Was ein bisschen stört? Die manchmal etwas verständnislose Sprachsteuerung des Enyaq oder die fipsig kleinen Anzeigen des Fahrerdisplays. Und der immerhin 13 Zoll große Touchscreen oberhalb der Mittelkonsole hat zwar eine clevere Grafik als die der VW ID.-Modelle. Und er zeigt auch durchaus zügige Reaktionen. Ist aber vom Speed her noch kein Überflieger. Wobei Skoda, wie wir in München hören, permanent an der Verbesserung der Software feilt. „Zum Beispiel ersetzen wir im Fahrerdisplay die bemängelte kleine Balkenanzeige für den Ladezustand der Batterie durch eine Prozentanzeige“, verrät Kosyna. „Wir hören nämlich auf die Diskussionen und Meinungen unserer Kunden in den Internetforen.“

Elektro-Coupés auf Kolonnenfahrt
Mit der 82 kWh-Batterie stromert das Skoda Enyaq Coupé im Idealfall über 500 Kilometer weit. Fotos: Skoda

Inzwischen haben wir längst registriert, dass es im Testwagen ziemlich zügig vorangeht, denn wir sitzen in genau der Version, die beim normalen Enyaq die meistverkaufte ist. Ergo im iV 80 mit der Leistung von 150 kW (204 PS), im Zusammenspiel mit der großen, knapp 500 Kilo schweren 82-kWh-Batterie. Diese Kombi reicht eigentlich für alle gängigen Lebenslagen, zumal das Coupé speziell bei Zwischensprints erfrischend locker aus der Hüfte kommt. Bis Tempo Hundert dauert es laut Werksangabe 8,7 Sekunden, die Höchstgeschwindigkeit liegt bei elektronisch abgeregelten 160 km/h. Ein Skoda ist eben kein Porsche.

Falls mal jemand fragen sollte: Die selbst für Skoda-Verhältnisse etwas magere Enyaq-Basismotorisierung von 109 kW (148 PS) wird im Coupé gar nicht erst angeboten. Ist auch nicht geplant. Einstiegsmodell ist gleich der Hecktriebler iV 60 mit 62-kWh-Batterie (netto 58 kWh) und einem 132 kW (180 PS) starken Elektromotor.

Allradversion Enyaq 80x mit 195 kW Leistung

Topmodell hingegen ist der 80x mit Allradantrieb, der zusätzlich zum im Enyaq gängigen E-Motor an der Hinterachse mit einer zweiten 80-kW-Maschine an der Vorderachse ballert, was erstens den reaktionsschnellen elektrischen Allradantrieb und zweitens in der Leistungssumme ordentliche 195 kW (265 PS) bringt.

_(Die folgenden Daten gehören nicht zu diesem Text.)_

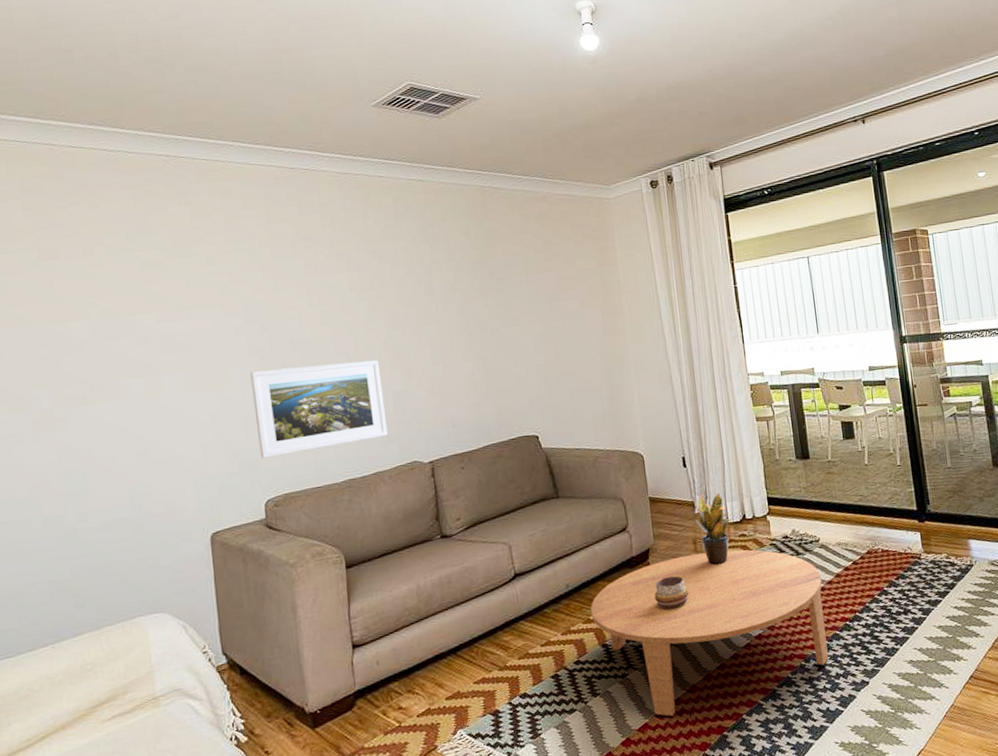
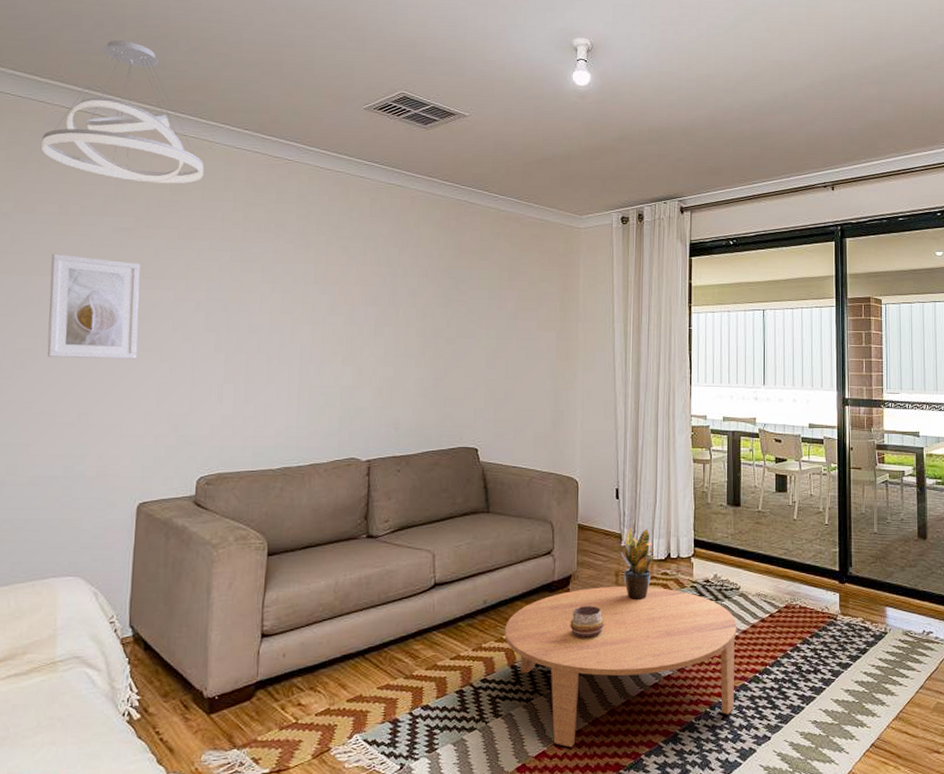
pendant light: none [54,69,222,213] -> present [41,40,204,184]
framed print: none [85,295,186,401] -> present [47,253,140,360]
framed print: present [250,359,388,458] -> none [200,349,332,435]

Und natürlich einen etwas höheren Stromverbrauch.

An dieser Stelle dürften sich aufgeregt die Fanboys (und Girls) von VW und Audi melden und süffisant anmerken, dass es die Topmodelle der Plattformbrüder Audi Q4 Sportback e-tron und VW ID.5 GTX mit 220 kW Spitzenleistung, also 299 PS, gibt. Obwohl aufmerksame Leser des Kleingedruckten natürlich wissen, dass diese versprochenen 299 PS nur für 30 Sekunden anliegen. Auch nur dann, wenn die Batterie zu 88 Prozent geladen ist und die Außentemperatur nicht unter 23 Grad fällt. Klingt ein bisschen nach Mogelpackung, und diese Muskelspiele machen die Tschechen im Enyaq Coupé erst einmal nicht mit.

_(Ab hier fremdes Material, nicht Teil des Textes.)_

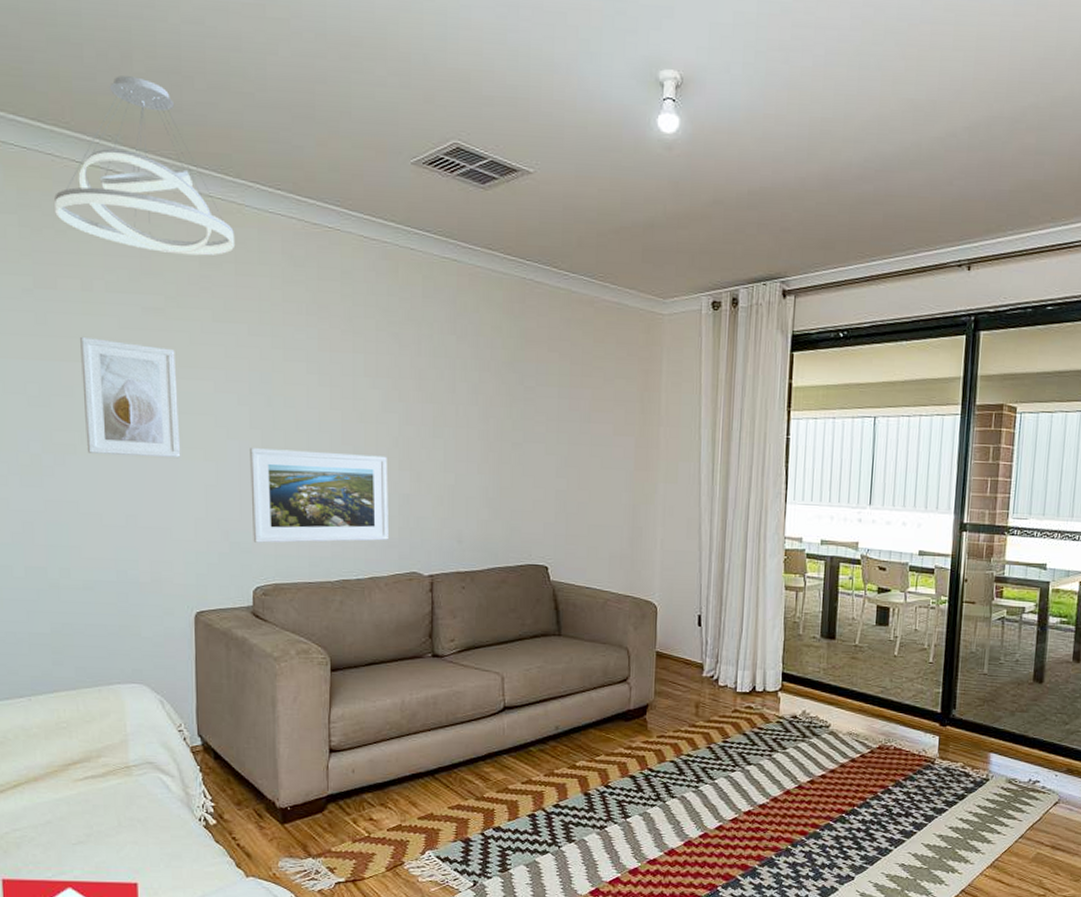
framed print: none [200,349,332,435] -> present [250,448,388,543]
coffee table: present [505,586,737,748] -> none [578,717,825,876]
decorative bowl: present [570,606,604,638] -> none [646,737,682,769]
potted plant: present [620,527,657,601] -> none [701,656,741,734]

RS-Version bis zu 180 km/h schnell

Erst einmal, denn noch 2022 wird fürs Coupe auch eine RS-Version vorgestellt, Skodas sportliche Speerspitze in fast allen Baureihen. Und da finden sich dann, man ahnt es, neben einer nochmals verschärften Designlinie, üppigem Carbon-Schmuck und Sportsitzen auch die zusätzlichen 25 kW Leistung. Vielleicht gibt es sogar noch etwas mehr Power, deutet ein Techniker an. Und keine Angst, liebe Autobahnhektiker, hier gibt es denn auch die höhere Spitze von 180 km/h.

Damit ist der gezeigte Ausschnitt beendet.